European Member of the Legislative Council
- In office 1953–1958
- Preceded by: Willie Watson
- Succeeded by: Frank Bateson

Personal details
- Born: 6 December 1921 Auckland, New Zealand
- Died: 10 October 1961 (aged 39) Rarotonga, Cook Islands

= Henley McKegg =

New Zealand-born Cook Islands politician (1921–1961)

Henley Robert McKegg (6 December 1921 – 10 October 1961) was a New Zealand-born Cook Islands politician. He served as a member of the Legislative Council between 1953 and 1958.

==Biography==
McKegg was born in Auckland in 1921. After working as a bank clerk, he joined the Royal New Zealand Air Force in November 1941 and served as a flight lieutenant in Europe during World War II, winning the Distinguished Flying Cross.
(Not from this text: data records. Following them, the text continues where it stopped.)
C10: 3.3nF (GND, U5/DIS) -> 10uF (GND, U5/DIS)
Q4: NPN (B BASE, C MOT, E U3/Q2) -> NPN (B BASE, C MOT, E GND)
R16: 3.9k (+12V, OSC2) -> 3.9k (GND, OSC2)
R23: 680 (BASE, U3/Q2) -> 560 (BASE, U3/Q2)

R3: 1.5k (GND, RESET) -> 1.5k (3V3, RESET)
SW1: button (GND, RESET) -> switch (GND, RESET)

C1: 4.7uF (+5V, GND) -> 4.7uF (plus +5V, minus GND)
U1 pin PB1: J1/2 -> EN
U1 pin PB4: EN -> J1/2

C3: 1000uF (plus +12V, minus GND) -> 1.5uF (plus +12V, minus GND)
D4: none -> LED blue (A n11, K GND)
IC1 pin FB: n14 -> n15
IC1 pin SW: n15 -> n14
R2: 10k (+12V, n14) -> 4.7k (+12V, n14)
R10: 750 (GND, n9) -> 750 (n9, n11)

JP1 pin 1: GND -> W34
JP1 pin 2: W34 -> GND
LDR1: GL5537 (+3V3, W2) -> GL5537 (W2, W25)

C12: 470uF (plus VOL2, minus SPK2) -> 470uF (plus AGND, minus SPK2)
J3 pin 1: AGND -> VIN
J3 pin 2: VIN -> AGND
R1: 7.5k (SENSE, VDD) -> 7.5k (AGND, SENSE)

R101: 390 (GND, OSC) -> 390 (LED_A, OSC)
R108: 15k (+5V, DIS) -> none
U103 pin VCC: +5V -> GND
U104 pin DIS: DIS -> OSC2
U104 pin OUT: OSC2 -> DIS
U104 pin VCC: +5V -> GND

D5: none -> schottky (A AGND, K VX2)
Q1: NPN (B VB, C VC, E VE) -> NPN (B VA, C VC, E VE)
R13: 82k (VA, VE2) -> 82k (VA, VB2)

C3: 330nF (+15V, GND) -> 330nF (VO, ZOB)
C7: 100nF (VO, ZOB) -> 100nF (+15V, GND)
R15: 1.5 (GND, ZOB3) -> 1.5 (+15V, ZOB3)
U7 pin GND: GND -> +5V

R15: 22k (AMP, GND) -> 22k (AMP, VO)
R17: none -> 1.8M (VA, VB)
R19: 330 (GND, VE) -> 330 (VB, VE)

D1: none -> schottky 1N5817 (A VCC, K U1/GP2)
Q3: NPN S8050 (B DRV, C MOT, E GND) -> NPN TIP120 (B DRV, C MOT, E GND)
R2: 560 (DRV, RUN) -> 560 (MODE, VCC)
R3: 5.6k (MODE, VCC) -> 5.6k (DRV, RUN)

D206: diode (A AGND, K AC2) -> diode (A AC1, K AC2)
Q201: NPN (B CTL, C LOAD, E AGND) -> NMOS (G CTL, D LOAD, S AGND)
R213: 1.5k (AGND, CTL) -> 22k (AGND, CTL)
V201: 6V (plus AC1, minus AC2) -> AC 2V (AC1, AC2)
Following the war he returned to the Cook Islands, becoming involved in his family's business.

In 1953 McKegg contested the elections for the European seat on Rarotonga Island Council and the Legislative Council, defeating the incumbent Willie Watson. He was re-elected in the 1956 elections, winning by just three votes. He did not stand in the 1958 elections.

McKegg moved to New Zealand in 1961, but died during a return visit to the Cook Islands on 10 October the same year.